Earlier today, the Cardinals all but threw in the towel on 2017 when they traded starting pitcher Mike Leake to the Mariners for basically nothing.
Well, not nothing. The Cardinals got about $38 million in salary space, according to the St. Louis Post Dispatch – plus, you know, a minor league infielder, Rayder Ascanio – but he was hardly the point.
What the Cardinals really got was even more financial room to maneuver in the upcoming free agent classes. And, hey, who knows – if they don’t feel like waiting for someone like Bryce Harper or Manny Machado in 2018-2019, they can still go after a star like Giancarlo Stanton and the $295 million he’s owed after this season …
- You can read comments about the move from GM John Mozeliak here at the St. Louis Post Dispatch and here at Cardinals.com. But what you’ll really want to see is what Cardinals pitcher Lance Lynn had to say about it. Because he … didn’t sound thrilled: “If you look at everything that’s happened so far, there’ve been no acquisitions (by the Cardinals). There’s been taking away …. So we’re five back in both and we’re taking away a pitcher who can pitch 200 innings and get outs at a high level,” said Lynn to reporters. “That’s tough.” He went on to say that there haven’t been any talks on an extension, either. Lynn is a free agent after this season.
- Speaking of interesting roster moves out of the NL Central, the Pittsburgh Pirates have placed 31-year-old reliever Juan Nicasio on irrevocable waivers. Unlike the waivers you usually hear of – like the ones Giancarlo Stanton was put on and cleared – irrevocable waivers means that any team in baseball can have Nicasio for the roughly $600,000 remaining on his deal for the rest of this season. Apparently, Nicasio was put on regular revocable waivers earlier this month, but was ultimately claimed, and pulled back. And now, the Pirates would rather have the $600K than whatever Nicasio was going to give in performance the rest of the year.
- Oh, and before you go thinking there must be 1) something wrong with him physically, 2) an impending suspension, or 3) some sort of bad performance, stop. Keith Law ruled out the first two on Twitter, and on as for the numbers, well (2017): 60.0 IP, 2.85 ERA, 2.99 FIP. So … wuh?
- Houston is getting back on its feet:
— #AstrosHarvey (@astros) August 30, 2017
- Remember Bryce Harper’s crazy tumble at first base? At the time, you’ll recall, it looked like he’d be out for at least a year, but we quickly learned he’d actually be back this season. However, according to Dusty Baker, Harper is still “a long way from running,” and the Nationals are getting Jayson Werth time in right, just in case Harper can’t make it back in time for the postseason. Harper was having a really excellent season, before going down with a “significant bone bruise,” and the Nationals would certainly miss his bat in the playoffs. I’d imagine they remain hopeful he’ll be back by then.
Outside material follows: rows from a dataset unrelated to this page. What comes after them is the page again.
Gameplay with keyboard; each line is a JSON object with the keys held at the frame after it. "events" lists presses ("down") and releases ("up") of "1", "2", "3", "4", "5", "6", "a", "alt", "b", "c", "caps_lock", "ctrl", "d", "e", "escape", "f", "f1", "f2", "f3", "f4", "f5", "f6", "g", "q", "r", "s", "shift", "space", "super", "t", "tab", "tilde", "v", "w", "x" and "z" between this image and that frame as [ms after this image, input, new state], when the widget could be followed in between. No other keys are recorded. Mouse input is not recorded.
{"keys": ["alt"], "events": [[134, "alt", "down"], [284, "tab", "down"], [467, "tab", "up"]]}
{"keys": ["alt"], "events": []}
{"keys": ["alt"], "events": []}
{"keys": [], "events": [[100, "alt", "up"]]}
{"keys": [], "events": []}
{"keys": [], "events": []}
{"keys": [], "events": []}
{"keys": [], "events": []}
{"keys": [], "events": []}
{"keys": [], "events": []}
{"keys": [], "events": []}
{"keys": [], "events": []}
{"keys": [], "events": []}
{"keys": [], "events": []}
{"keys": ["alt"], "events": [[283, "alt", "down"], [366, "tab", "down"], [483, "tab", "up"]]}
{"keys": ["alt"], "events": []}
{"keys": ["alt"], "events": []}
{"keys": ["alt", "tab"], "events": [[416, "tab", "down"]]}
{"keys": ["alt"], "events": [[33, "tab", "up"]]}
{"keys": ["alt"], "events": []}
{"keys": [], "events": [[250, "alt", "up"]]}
- Here’s a friendly reminder that, as of today, the Cubs would play the Nationals in the first round of the playoffs.
- At CBS Sports, Dayn Perry considers four separate races up for grabs, and the NL Central, of course, is one of them. So he took a closer look at the remaining strength of schedule for each contender and discovered that, in the NL Central, it’s actually the Cardinals with the easiest remaining schedule (by opposition winning percentage), but the fewest remaining home games:
- Cubs: .481, 18 home games
- Brewers: .504, 16 home games
- Cardinals: .469, 13 home games
- Another article at CBS discusses the home run spike, and how rare a 5,000 HR season is (which was just accomplished last night, in case you missed it). The current record stands at 5,693 homers, while the 2017 season has already seen 5,014 with about a month to go. And here’s the thing: the league has been averaging about 1,000 homers a month this season, so they’ll almost certainly set a new record this year and could even hit 6,000. You’ll want to give this one a read.
- At FanGraphs, Eno Sarris has some fun taking an analytical look at the chances MSNBC anchor Chris Hayes could record a single hit in a full MLB season’s worth of plate appearances (or, well, any regular ole person like us – it just happened to have started with a Hayes tweet). I’m not going to spoil the fun for you by giving you the answer, so go give it a read. Before you look, do you think you could get a hit over a FULL season worth of plate appearances?
- At ESPN, David Schoenfield asked what World Series match-ups would everyone most like to see in 2017? Separating them into groups, he decides that, for the Cubs, a rematch with the Indians would be among the most exciting. In my opinion, that would be a (very, very) close second to a Cubs/Yankees World Series. I know these two teams don’t have a ton of history together, but they certainly have a ton of history, period. I’d very much like to see them square up. After Cubs/Yankees, and Cubs/Indians, it would have to be Cubs/Red Sox, for me, but Schoenfield thinks that might actually be one of the least exciting match-ups. Shrug. What do you think?